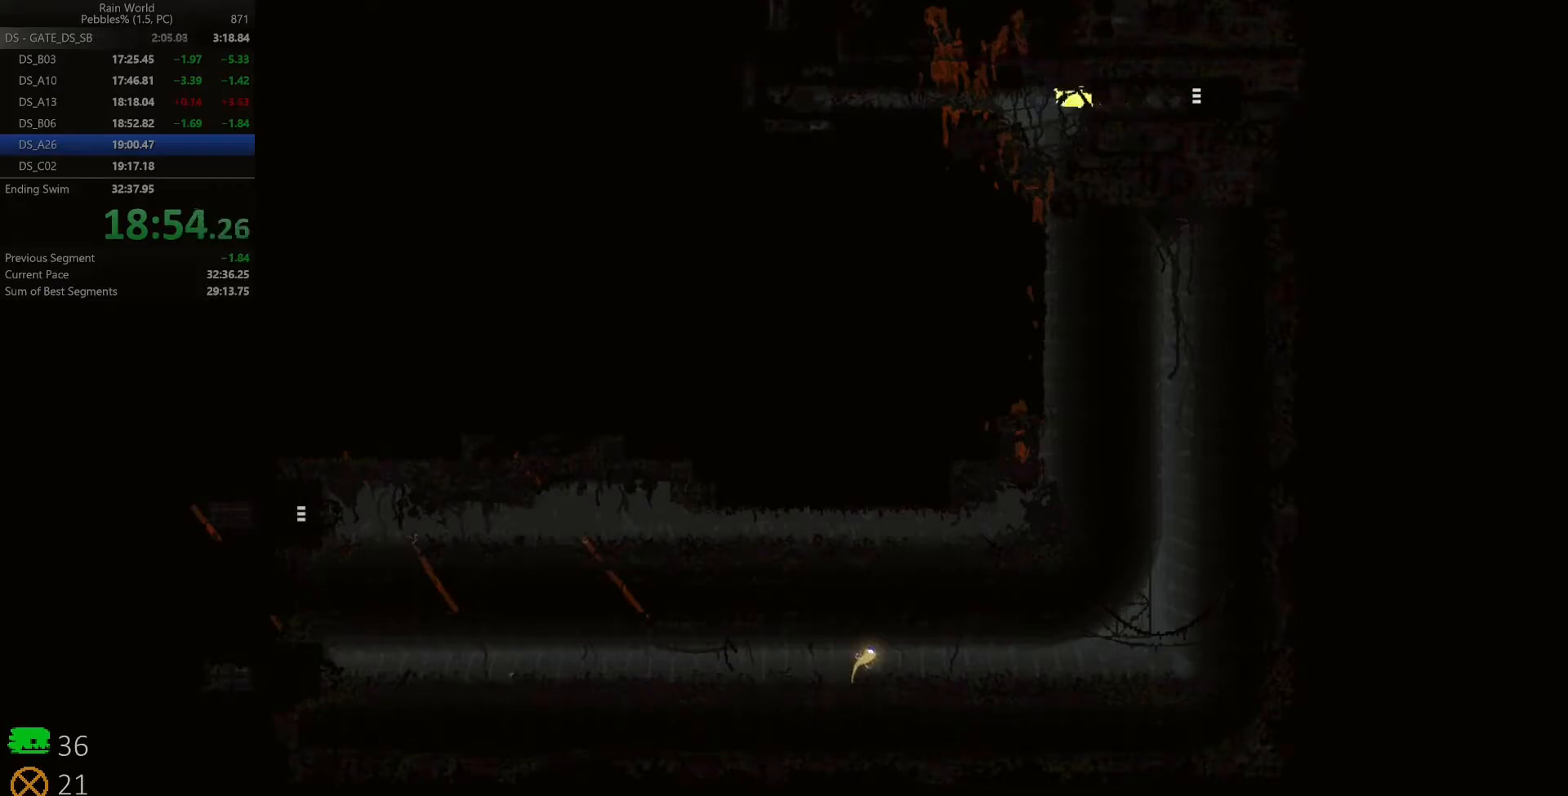
{"keys": ["down", "right"], "events": [[33, "z", "up"], [283, "right", "down"], [300, "left", "up"], [483, "down", "down"]]}
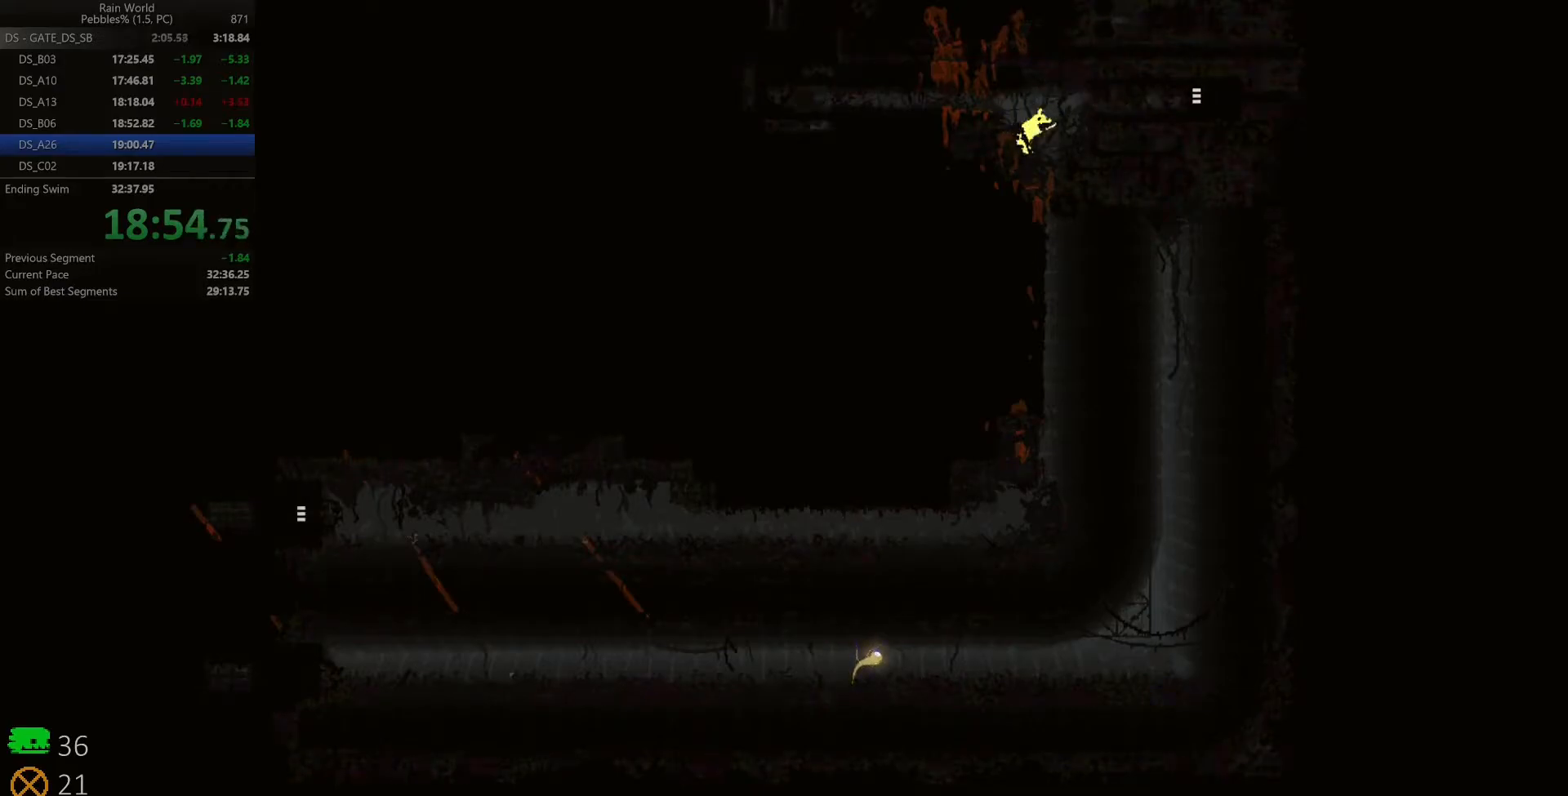
{"keys": ["down"], "events": [[17, "right", "up"]]}
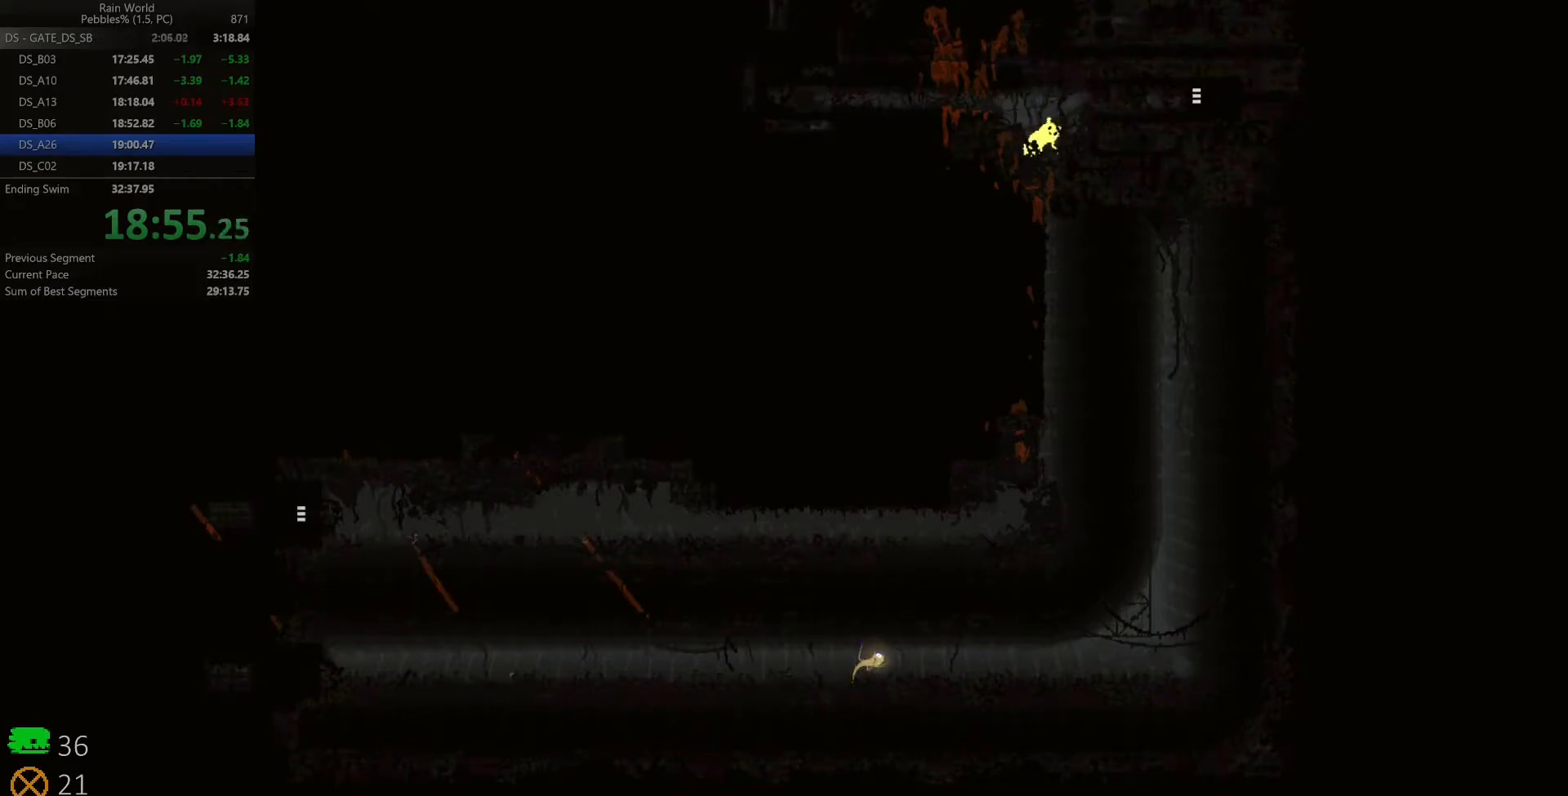
{"keys": ["down"], "events": [[267, "z", "down"], [350, "z", "up"]]}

- **ACTIVITY**
Report each line of the material above where the word "right" appears.

- **REPLY TO THE TASK**
{"keys": ["down", "right"], "events": [[33, "z", "up"], [283, "right", "down"], [300, "left", "up"], [483, "down", "down"]]}
{"keys": ["down"], "events": [[17, "right", "up"]]}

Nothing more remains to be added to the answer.